● What you should do:
Reproduce each line from the records that holds "problema".

START Exercise data

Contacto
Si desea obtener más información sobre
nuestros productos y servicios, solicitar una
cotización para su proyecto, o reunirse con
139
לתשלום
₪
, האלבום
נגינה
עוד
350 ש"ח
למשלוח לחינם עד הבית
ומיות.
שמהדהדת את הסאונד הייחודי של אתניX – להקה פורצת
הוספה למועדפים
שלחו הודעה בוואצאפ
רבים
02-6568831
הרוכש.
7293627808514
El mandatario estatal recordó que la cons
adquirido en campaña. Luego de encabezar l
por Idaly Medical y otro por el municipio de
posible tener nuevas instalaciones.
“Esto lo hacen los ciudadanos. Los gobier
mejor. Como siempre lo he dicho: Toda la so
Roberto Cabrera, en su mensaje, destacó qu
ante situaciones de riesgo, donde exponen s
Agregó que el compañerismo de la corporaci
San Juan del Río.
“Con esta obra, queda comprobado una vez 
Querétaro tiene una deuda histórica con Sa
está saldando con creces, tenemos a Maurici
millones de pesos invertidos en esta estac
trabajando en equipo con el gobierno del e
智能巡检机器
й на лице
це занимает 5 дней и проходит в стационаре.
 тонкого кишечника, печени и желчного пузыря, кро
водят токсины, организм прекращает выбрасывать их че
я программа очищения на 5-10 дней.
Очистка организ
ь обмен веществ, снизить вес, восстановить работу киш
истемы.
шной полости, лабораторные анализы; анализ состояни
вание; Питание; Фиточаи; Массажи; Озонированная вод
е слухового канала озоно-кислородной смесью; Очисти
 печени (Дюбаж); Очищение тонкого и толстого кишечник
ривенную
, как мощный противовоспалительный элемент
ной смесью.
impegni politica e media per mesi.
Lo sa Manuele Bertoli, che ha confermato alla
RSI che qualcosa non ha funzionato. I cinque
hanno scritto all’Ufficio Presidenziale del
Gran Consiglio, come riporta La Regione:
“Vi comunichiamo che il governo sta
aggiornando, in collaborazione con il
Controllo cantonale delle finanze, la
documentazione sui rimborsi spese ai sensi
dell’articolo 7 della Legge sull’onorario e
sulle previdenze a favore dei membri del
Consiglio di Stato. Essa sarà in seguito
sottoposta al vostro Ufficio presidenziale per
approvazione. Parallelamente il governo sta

END Exercise data
START Exercise data

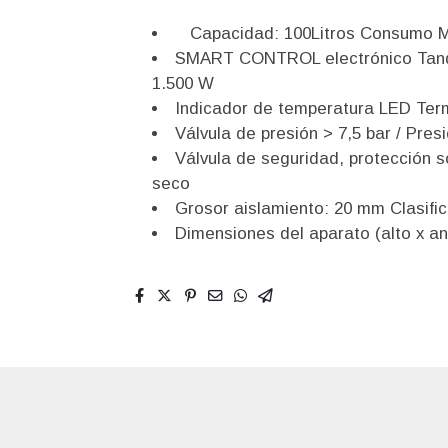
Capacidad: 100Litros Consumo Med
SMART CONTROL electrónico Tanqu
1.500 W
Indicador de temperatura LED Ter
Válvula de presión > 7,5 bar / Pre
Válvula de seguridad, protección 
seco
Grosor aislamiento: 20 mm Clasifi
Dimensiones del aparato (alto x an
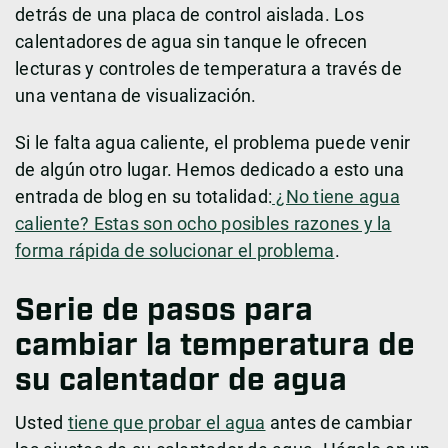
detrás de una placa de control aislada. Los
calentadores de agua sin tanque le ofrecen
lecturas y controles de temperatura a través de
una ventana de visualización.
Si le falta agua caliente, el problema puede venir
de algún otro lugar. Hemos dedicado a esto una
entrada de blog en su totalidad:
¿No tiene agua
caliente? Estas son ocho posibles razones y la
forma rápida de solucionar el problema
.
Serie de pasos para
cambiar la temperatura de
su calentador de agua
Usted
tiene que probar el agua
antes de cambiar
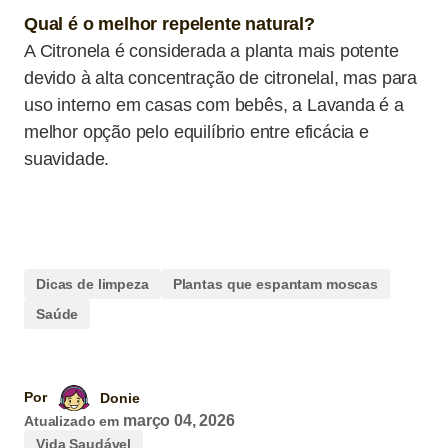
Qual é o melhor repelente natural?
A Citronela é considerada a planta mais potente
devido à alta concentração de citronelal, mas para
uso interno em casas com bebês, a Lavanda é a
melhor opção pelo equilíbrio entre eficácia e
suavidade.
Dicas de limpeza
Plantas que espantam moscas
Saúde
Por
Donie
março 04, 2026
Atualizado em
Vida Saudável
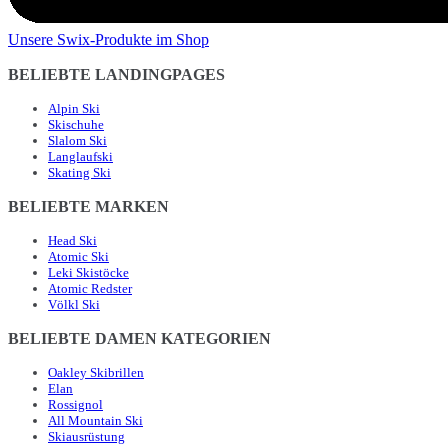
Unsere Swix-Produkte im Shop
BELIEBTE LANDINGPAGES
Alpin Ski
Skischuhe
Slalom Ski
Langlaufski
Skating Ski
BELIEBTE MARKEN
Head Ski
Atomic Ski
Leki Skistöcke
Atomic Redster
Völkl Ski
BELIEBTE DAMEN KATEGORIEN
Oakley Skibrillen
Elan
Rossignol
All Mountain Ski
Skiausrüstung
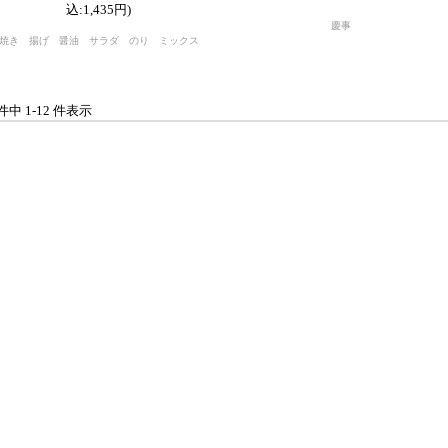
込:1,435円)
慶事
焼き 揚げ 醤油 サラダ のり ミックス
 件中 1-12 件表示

END Exercise data

● Exercise response:
Si le falta agua caliente, el problema puede venir
forma rápida de solucionar el problema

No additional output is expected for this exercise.